▶ TEXT UNDER STUDY
===

British Columbia's Citizen's Assembly on Electoral Reform

British Columbia is a Canadian province. In 2001 they set up a Citizen's Assembly on Electoral Reform where citizen's were chosen by sortition to put forward a recommendation for which electoral system voters should judge in referendum.

South Sea Republic has covered sortition methods in articles before. One article titled; Tapping the Wisdom of the People included a discussion of Nicholas Gruen's idea for a citizen's chamber. So how did the sortitionists in British Columbia do?

Campbell Sharman has an article; Citizens' Assemblies and Parliamentary Reform in Canada [pdf] on the Australian Parliament House website from March 2006 which discusses this event.

British Columbia is a Canadian province with a unicameral parliament and a first past the post [FPTP] electoral system. In single member districts a a FPTP system can accentuate swings against the government. The downside is that members can be elected without a true majority. Another problem is that it punishes minor parties, keeping them from any representation in parliament. This can focus the special interests of major parties and hinder parliament from being truly representative of the community which elects them.

The circumstances which precipitated the formation of the Citizen's Assembly was the 1996 elections. The New Democratic Party was elected with a majority of seats, despite not having a majority in the popular vote. At the end of their five year term they were in disarray from allegations of corruption and poor governance. In the 2001 election the New Democrats won just two seats, with the Liberals winning seventy-seven!

===

▶ ENTRIES PROVIDED
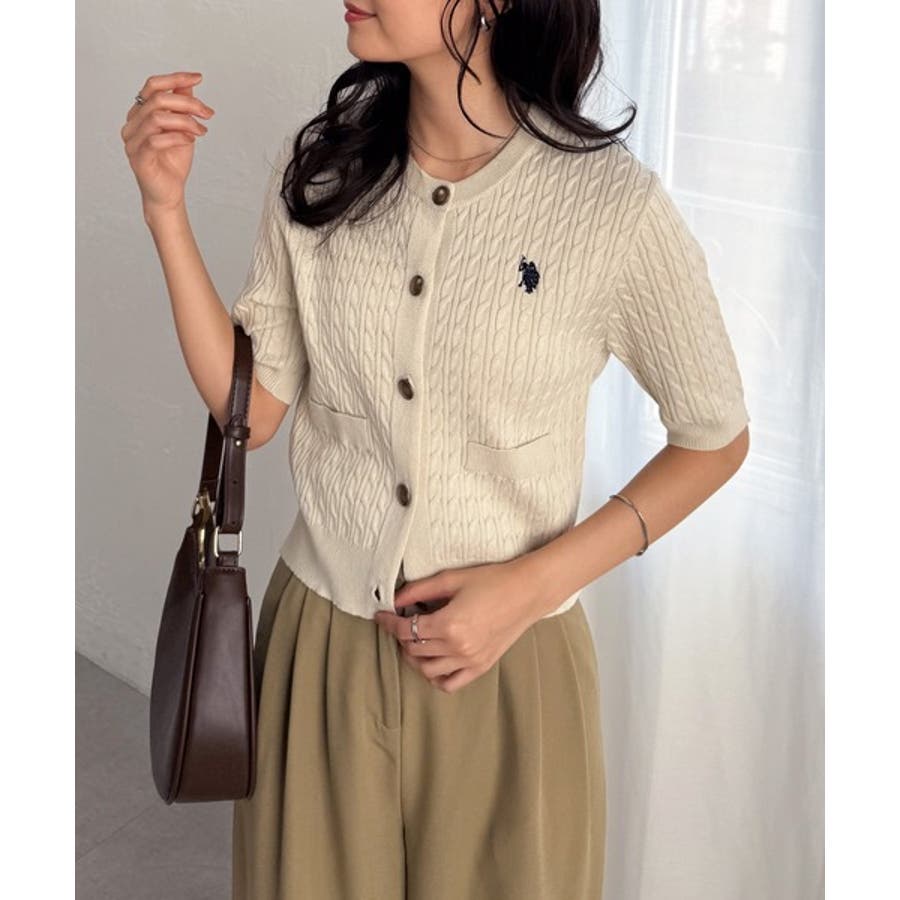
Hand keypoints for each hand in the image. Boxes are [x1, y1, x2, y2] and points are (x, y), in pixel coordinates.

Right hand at [119, 70, 215, 215]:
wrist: (169, 193)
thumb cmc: (173, 162)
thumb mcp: (183, 129)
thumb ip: (182, 107)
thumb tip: (189, 83)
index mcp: (140, 113)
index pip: (153, 86)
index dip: (175, 79)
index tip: (198, 78)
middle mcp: (132, 124)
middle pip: (157, 100)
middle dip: (187, 103)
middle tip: (208, 114)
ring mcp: (132, 141)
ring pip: (157, 117)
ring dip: (185, 121)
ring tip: (201, 131)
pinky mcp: (138, 157)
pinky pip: (156, 140)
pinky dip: (177, 137)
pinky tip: (191, 140)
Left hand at [372, 556, 552, 693]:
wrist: (527, 591)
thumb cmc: (493, 580)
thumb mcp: (452, 579)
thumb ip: (419, 590)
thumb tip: (395, 598)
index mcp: (448, 624)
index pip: (405, 630)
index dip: (389, 623)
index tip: (381, 616)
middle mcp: (457, 647)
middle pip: (413, 649)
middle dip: (401, 636)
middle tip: (401, 622)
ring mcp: (470, 660)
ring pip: (426, 669)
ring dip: (414, 656)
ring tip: (416, 640)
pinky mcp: (481, 666)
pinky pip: (449, 683)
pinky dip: (435, 676)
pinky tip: (433, 661)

===

▶ YOUR OBJECTIVE
In the piece on British Columbia's Citizen's Assembly, how many seats did the New Democrats win in the 2001 election?

▶ TASK OUTPUT
Two seats.